Hasta este momento, para nada he escrito la palabra «víctima». Y las hay. Tal vez muchas. Pienso que para comprender el contenido de tal palabra se necesita una «inteligencia emocional» fortísima, detalle en el que pocas veces caemos, llevados por la tormenta de nuestras propias pasiones. Una víctima es un destrozo humano, es la consecuencia de nuestra indignidad como personas, pero sobre todo, una víctima es el resultado de un poder ejercido con prepotencia, insensible al daño causado. y esto es deleznable. Pienso, además, que todos y todas somos víctimas de nuestras propias pasiones y no tenemos derecho a mirar a nadie por encima del hombro. Por esta razón, en la medida de lo posible, tenemos que correr el riesgo de acompañar a los victimarios en su proceso de arrepentimiento, de una posible desesperanza, y en fin, de una autodestrucción integral. No podemos escurrir el bulto. Tu episcopado tuvo que enseñarte todo este conjunto de contradicciones en que nos sume eso que, tan espontáneamente, llamamos «vida». No tengo la menor duda.

Quiero cerrar estas líneas, trayendo a colación las palabras que te dirigió aquel que te ordenó obispo, el cardenal/Juan José Omella el mismo día de tu ordenación: «Ser obispo es ante todo un servicio, y el servicio no es dominación sino ponerse a los pies de Dios y de los hermanos para ayudarles en todo, con todo y por todo». Tengo la convicción de que pusiste en práctica estas palabras admonitorias.
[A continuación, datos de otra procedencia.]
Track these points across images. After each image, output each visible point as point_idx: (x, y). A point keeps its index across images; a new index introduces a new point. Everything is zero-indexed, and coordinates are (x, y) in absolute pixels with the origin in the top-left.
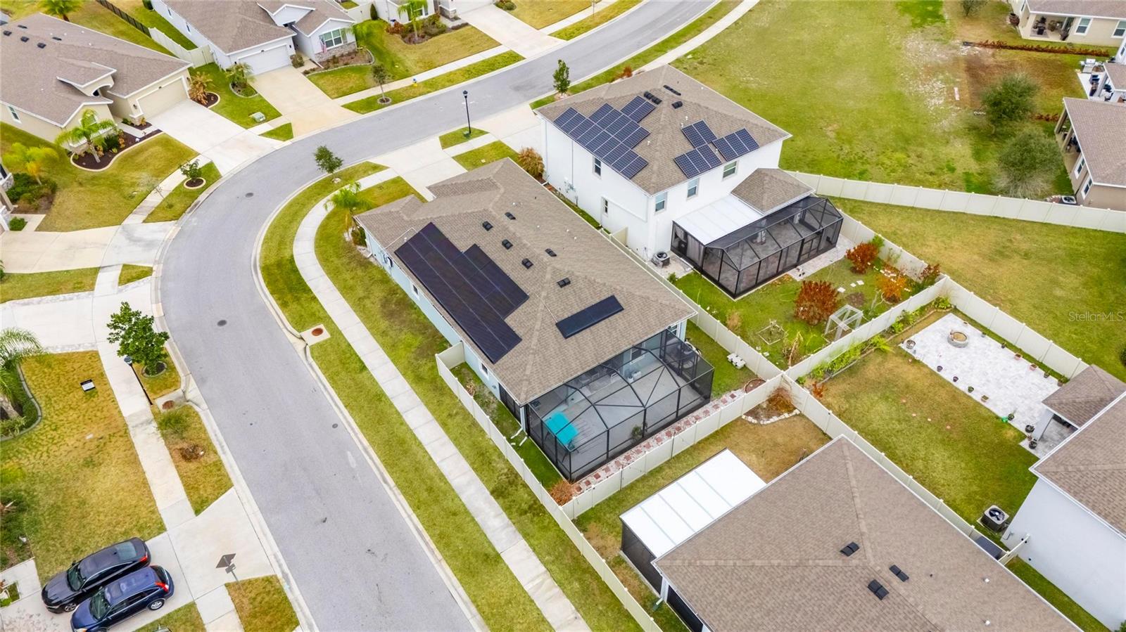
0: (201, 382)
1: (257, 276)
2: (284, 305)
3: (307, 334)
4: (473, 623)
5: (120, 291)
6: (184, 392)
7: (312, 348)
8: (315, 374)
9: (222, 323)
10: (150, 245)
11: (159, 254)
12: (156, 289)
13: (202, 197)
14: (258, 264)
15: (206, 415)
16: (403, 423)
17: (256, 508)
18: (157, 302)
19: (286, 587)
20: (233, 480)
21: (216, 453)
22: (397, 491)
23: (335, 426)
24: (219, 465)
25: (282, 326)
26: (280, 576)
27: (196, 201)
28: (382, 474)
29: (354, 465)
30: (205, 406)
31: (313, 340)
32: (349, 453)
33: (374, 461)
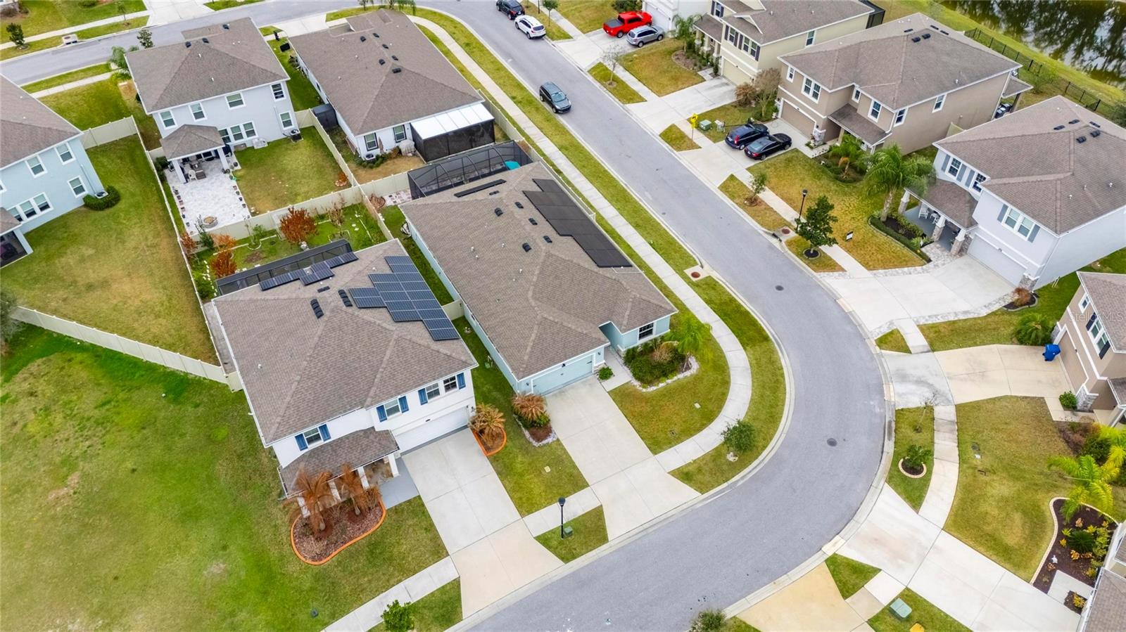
0: (771, 247)
1: (772, 334)
2: (732, 300)
3: (703, 274)
4: (573, 130)
5: (891, 323)
6: (780, 241)
7: (697, 264)
8: (688, 247)
9: (779, 288)
10: (903, 377)
11: (885, 366)
12: (860, 325)
13: (890, 447)
14: (776, 345)
15: (756, 226)
16: (618, 209)
17: (699, 178)
18: (850, 312)
19: (670, 147)
20: (719, 190)
21: (737, 204)
22: (619, 180)
23: (664, 214)
24: (732, 197)
25: (727, 284)
26: (675, 152)
27: (893, 439)
28: (629, 188)
29: (646, 193)
30: (762, 233)
31: (696, 269)
32: (651, 199)
33: (635, 194)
Pero pienso también que valen para sacerdotes y consagrados sin excepción: nuestras vidas solamente se justifican en un servicio abnegado y sencillo a todos y todas que se cruzan en nuestro camino. Solamente la presencia de Jesucristo en nuestras vidas, como gracia de Dios, hace posible tal servicialidad. Nada más y nada menos.

Descansa en paz y déjate mecer por las manos del Buen Dios. Un abrazo fraternal y mallorquín de quien te envidia.